Markets were shut in Hong Kong, India, Indonesia, the Philippines, Singapore, and the United States.
The focus has turned to the US Federal Reserve’s preferred inflation indicator, the core personal consumption expenditures price index (PCE) and comments from Fed Chair Jerome Powell due on Friday.
The core index was seen rising 0.3 percent last month, which would keep the annual pace at 2.8 percent.
In Thailand, the baht currency was on course for its third consecutive drop, standing down 0.1 percent, although it pared back some earlier session losses.
Sri Lankan stocks close higher
Sri Lankan shares closed higher on Wednesday, helped by gains in financials and industrial stocks. The CSE All Share index settled up 0.87 percent at 11,434.49.
Ceylinco Insurance PLC and LOLC Finance PLC were the top gainers on the CSE All Share index, rising 13.5 percent and 1.8 percent, respectively.
Trading volume on the CSE All Share index rose to 88.9 million shares from 80.7 million in the previous session. The equity market’s turnover fell to 1.89 billion Sri Lankan rupees ($6.3 million) from 2.43 billion rupees in the previous session, according to exchange data.
Foreign investors were net sellers, offloading stocks worth 45.7 million rupees, while domestic investors were net buyers, purchasing shares worth 1.86 billion rupees, data showed.
Gulf bourses drop
Stock markets in the Gulf fell on Sunday, led by the Saudi index, after the US Federal Reserve Chair Powell indicated the latest inflation data did not undermine the central bank’s baseline outlook.
Saudi Arabia’s benchmark index was down for a second straight session and dropped 1.3 percent, with almost all sectors in the red.
ACWA Power fell 3.5 percent and Saudi National Bank, the kingdom’s largest lender, lost 1.5 percent.
Among other losers, Middle East Pharmaceutical Industries and Al Rajhi Bank, the world’s largest Islamic lender, slid 7.8 percent and 1 percent respectively.
Meanwhile, the index gained 3.6 percent on a quarterly basis.
The Qatari benchmark index dropped for a fifth straight session and ended 1 percent lower with almost all sectors in the negative territory.
Qatar Islamic Bank and Qatar International Islamic Bank slipped 3.4 percent and 1.5 percent respectively, while Qatar Aluminum Manufacturing dropped 4 percent.
Canada stocks-Toronto market notches 2nd straight robust quarterly gain
Canada’s main stock index on Thursday wrapped up another strong quarter by climbing to a new all-time high, led by gains for resource shares as investors eyed potential interest rate cuts in the coming months that could stimulate economic growth.

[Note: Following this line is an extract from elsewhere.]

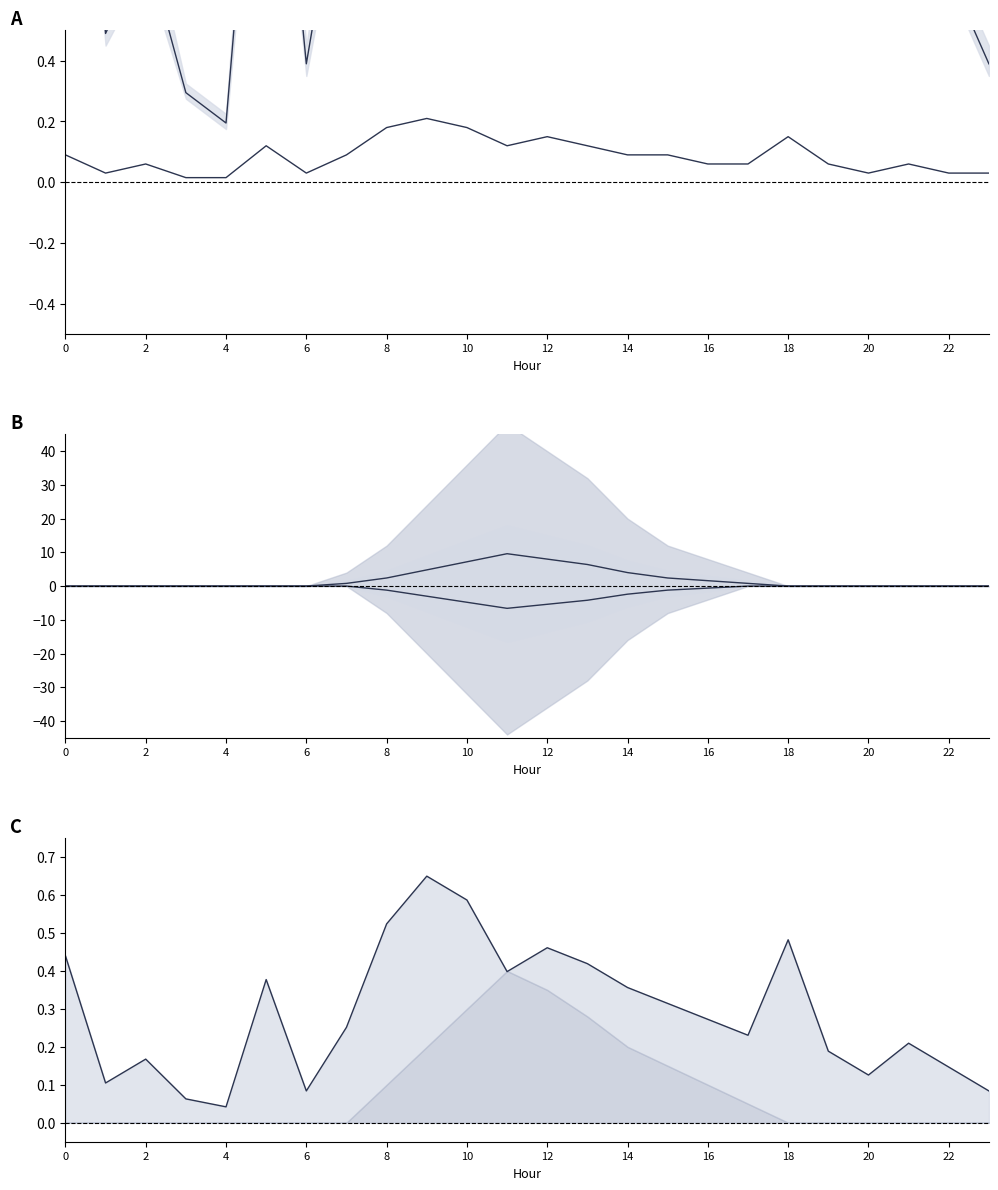

At which category is the sum across all series the highest?

11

The Toronto Stock Exchange’s S&P/TSX composite index .GSPTSE ended up 59.95 points, or 0.3 percent, at 22,167.03, a record closing high. The index also hit an intraday record high, at 22,220.91, eclipsing the previous record it set in April 2022.
The market will be closed for the Good Friday holiday.

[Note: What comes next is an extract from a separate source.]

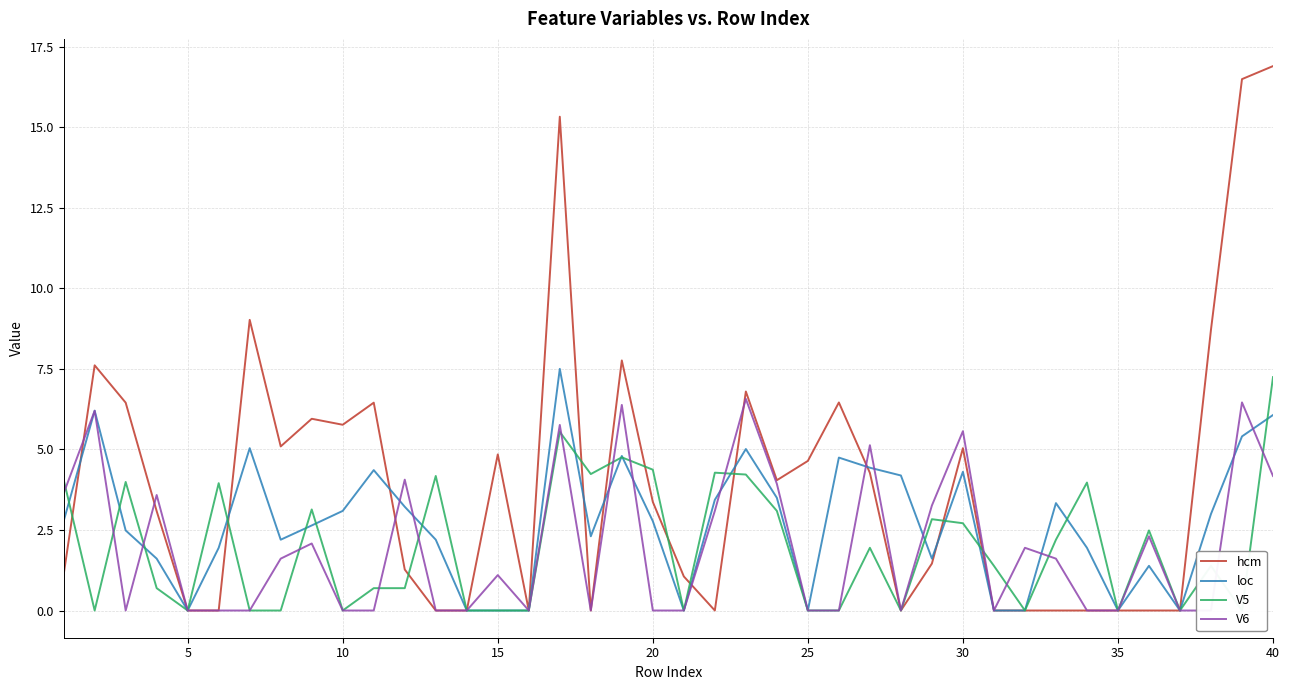

Does the chart display data point markers on the line(s)?

No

“The trade in the last month has really turned to reflation,” said Mike Archibald, a portfolio manager at AGF Investments. “Commodities are working extremely well. Banks have started to rally both south of the border and up here in Canada.”

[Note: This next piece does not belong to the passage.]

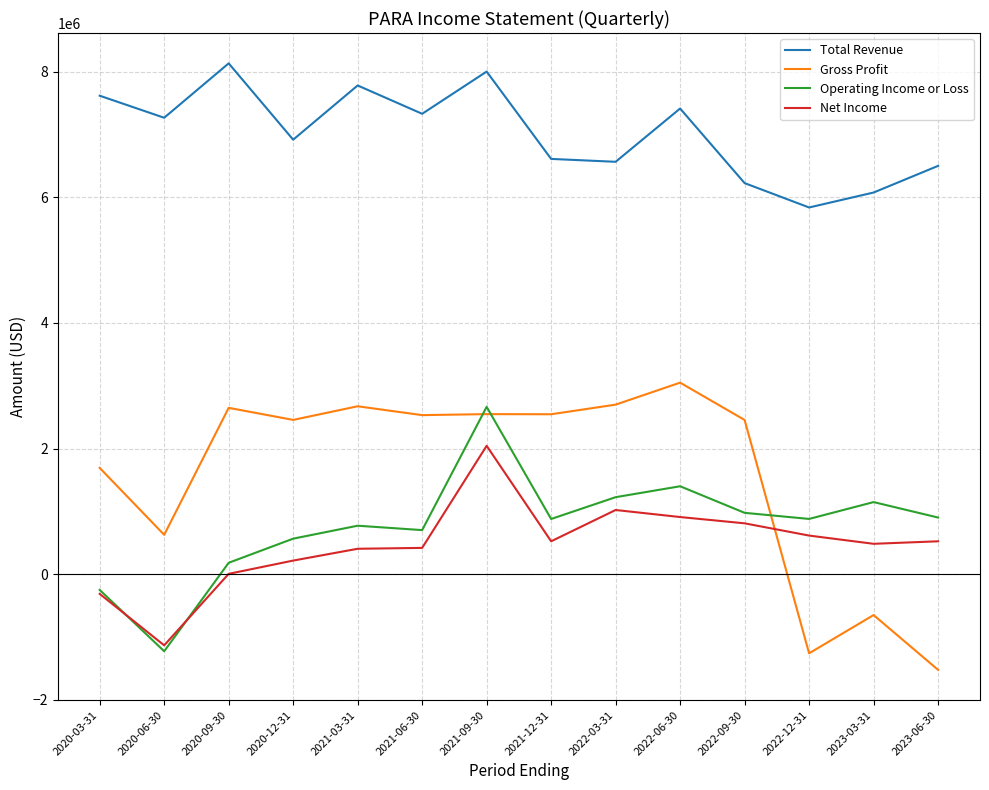

Which series has the largest total across all categories?

Total Revenue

The record-setting rally came as data showed Canada’s economy growing 0.6 percent in January, its fastest growth rate in a year. Still, investors stuck with bets the Bank of Canada would begin cutting rates in June.
For the month of March, the TSX was up 3.8 percent, its fifth straight month of gains. It advanced 5.8 percent in the first quarter, after gaining 7.3 percent in the previous quarter.
“I do think there could be some legs to this commodity story and if that’s the case Canada is going to be in a pretty good place for the second quarter,” Archibald said.
Resource shares account for 30 percent of the TSX’s weighting. The materials sector, which includes metal miners and fertilizer companies, climbed 2.1 percent on Thursday as the price of gold rose.